That’s the question I’m asking myself after driving the 2014 Tundra for a week. Not only does it does it have the same big, brawny, apple pie and Uncle Sam spirit of American trucks, but it’s actually got more American DNA than many domestic-brand vehicles.
The new Tundra was designed, engineered and assembled entirely in the United States, with styling from Michigan and California, an engine from Alabama, a transmission from North Carolina, and assembly done in San Antonio, Texas.
It should come as no surprise, then, to see the Tundra’s changes in 2014 follow the same trends that Ford, General Motors and Ram have been successfully using to move pickups in the Land of the Free for decades.
For starters, its fresh look appeals to American brashness.
The Tundra’s front grille and overall styling has been re-worked to be bigger, bolder and more aggressive than before, with more of a chiseled, squared-off look inspired by heavy industrial equipment.
To my eyes, the new grille is a fitting change from the happy, smiling faces on most Toyota products.
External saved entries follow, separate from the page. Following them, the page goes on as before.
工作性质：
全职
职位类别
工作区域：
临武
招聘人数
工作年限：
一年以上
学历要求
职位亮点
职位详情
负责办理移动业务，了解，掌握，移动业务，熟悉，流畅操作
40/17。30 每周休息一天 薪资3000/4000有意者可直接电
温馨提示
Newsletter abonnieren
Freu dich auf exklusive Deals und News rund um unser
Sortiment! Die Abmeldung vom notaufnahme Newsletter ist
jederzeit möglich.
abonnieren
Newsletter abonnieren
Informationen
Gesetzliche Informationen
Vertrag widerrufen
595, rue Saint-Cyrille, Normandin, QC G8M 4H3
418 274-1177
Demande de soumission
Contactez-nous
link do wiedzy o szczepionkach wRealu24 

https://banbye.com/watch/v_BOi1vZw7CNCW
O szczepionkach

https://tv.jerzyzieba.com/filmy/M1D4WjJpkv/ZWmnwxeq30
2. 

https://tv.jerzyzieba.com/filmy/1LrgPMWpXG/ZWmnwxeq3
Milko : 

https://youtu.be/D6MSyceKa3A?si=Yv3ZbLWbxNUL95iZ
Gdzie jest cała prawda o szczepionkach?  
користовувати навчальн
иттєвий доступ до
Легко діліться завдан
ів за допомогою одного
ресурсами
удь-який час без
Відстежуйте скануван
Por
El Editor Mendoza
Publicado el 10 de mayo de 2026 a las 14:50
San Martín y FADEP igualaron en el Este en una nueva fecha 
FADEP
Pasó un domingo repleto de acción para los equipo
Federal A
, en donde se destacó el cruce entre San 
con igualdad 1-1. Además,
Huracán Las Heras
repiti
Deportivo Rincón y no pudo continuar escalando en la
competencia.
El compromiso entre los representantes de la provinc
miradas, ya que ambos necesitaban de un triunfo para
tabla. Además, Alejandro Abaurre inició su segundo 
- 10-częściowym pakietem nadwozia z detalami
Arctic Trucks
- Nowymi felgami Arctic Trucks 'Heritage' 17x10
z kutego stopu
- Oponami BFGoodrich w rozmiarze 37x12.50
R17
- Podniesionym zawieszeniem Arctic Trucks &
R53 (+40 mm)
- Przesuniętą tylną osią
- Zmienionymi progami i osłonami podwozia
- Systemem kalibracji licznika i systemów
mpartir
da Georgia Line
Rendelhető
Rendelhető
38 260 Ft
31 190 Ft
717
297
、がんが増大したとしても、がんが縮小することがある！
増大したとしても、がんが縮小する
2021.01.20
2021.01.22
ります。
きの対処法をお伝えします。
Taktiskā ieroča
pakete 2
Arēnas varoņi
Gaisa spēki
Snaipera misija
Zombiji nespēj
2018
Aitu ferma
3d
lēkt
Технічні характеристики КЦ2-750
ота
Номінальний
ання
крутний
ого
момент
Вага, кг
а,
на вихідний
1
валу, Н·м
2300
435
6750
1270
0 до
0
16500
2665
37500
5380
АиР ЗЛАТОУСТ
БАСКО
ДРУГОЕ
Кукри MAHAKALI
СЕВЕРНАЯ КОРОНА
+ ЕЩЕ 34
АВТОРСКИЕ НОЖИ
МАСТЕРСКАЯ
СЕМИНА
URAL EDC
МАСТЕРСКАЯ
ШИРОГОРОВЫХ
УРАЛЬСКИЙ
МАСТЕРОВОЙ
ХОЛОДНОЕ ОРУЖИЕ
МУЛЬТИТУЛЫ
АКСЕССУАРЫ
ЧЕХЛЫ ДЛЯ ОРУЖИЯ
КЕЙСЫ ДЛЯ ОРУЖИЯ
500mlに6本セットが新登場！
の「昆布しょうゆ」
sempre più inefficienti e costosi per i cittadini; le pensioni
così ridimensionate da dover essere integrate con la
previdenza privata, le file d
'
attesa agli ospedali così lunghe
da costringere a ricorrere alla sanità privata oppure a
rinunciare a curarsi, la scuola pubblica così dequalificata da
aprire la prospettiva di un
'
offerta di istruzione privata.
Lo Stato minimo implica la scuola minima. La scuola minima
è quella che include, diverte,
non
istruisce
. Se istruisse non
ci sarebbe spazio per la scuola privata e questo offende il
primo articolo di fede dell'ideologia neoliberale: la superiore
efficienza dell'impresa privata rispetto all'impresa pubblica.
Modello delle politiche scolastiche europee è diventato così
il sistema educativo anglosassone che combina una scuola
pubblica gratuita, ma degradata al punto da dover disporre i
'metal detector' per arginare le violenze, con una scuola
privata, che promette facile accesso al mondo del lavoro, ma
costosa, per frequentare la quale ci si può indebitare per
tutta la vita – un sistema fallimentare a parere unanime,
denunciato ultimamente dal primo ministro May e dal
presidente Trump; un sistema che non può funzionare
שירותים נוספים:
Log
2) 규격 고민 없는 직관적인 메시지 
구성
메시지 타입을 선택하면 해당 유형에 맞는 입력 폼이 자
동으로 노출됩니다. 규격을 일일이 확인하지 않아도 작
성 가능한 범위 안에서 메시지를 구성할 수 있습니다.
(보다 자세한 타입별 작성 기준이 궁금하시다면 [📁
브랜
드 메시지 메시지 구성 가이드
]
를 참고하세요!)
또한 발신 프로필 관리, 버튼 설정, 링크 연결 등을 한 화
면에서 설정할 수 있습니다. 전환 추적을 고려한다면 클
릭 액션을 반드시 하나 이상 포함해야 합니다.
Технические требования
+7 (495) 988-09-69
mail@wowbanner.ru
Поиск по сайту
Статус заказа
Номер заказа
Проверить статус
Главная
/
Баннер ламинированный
The Tundra looks like it wants to punch you in the face and steal your lunchbox, which is a good thing in the over-the-top world of full-size pickups.
It’s also following another American truck trend: trim levels that offer drastically different flavors to suit varying tastes.
At the top of the lineup, for example, you can choose whether you want the Platinum, which is sleek, modern and urban looking, or the 1794 Edition, which is like driving around in Gene Autry’s dude ranch. The look and feel of the two versions is so distinct that they feel like totally different trucks.
The version I tested is the Limited, and it’s what Toyota calls the “active premium” version of the Tundra. It’s not as fancy as the Platinum or the 1794, so it seems like more of a working man’s type of truck — the kind you won’t mind getting dirty and beating up just a bit on the job site if necessary. But it’s still got things like leather seats and dual-zone climate control to keep you comfortable.
While the inside and outside of this truck have a lot of nice upgrades, the one disappointment to me is that the powertrains are staying exactly the same. Toyota offers the same choice of three engines — a V6 and two V8s — none of which are rated for more than 20 miles per gallon on the highway.
I wish Toyota had a more daring, fuel-efficient option, like the small turbocharged and diesel engines that its competitors have rolled out recently.
On the higher end of the spectrum, though, I like the 5.7-liter i-Force V8 that came on my test truck. This is the most popular engine on the Tundra for a good reason. It makes a big, meaty 381 horsepower and is rated for 18 miles per gallon on the highway, which is competitive with the large V8s from Detroit’s big three.
I also love the fact that Toyota has adopted the J2807 towing standards before any other half-ton truck maker. If you don’t know what that means, Google it. You’ll be glad you did, and you’ll be a bit more skeptical about the pie-in-the-sky tow ratings that some truck brands produce using their own, in-house, non-standardized testing methods.
To me, that makes the Tundra a safe choice in a market filled with braggadocio and hyperbole. The fact that it’s so thoroughly American-made is just a nice bonus.
At a Glance
What was tested?
2014 Toyota Tundra Limited 4×2 Crewmax 5.7L V8 ($38,845). Options: Running boards ($345), Limited Premium Package ($595), TRD off-road package ($135), berliner ($365). Price as tested (including $995 destination charge): $41,280
Wheelbase: 145.7 in.
Length: 228.9 in.
Width: 79.9 in.
Height: 76 in.
Engine: 5.7-liter i-Force V8 (381 hp, 401 lb.-ft.)
Transmission: Six-speed automatic overdrive
EPA Mileage: 13 city/18 highway
What’s cool about the Tundra
Why buy it?
With a thoroughly refreshed design this year, the Tundra has more aggressive styling and nicer cabin layouts. Toyota’s adoption of the J2807 towing standard gives it added credibility.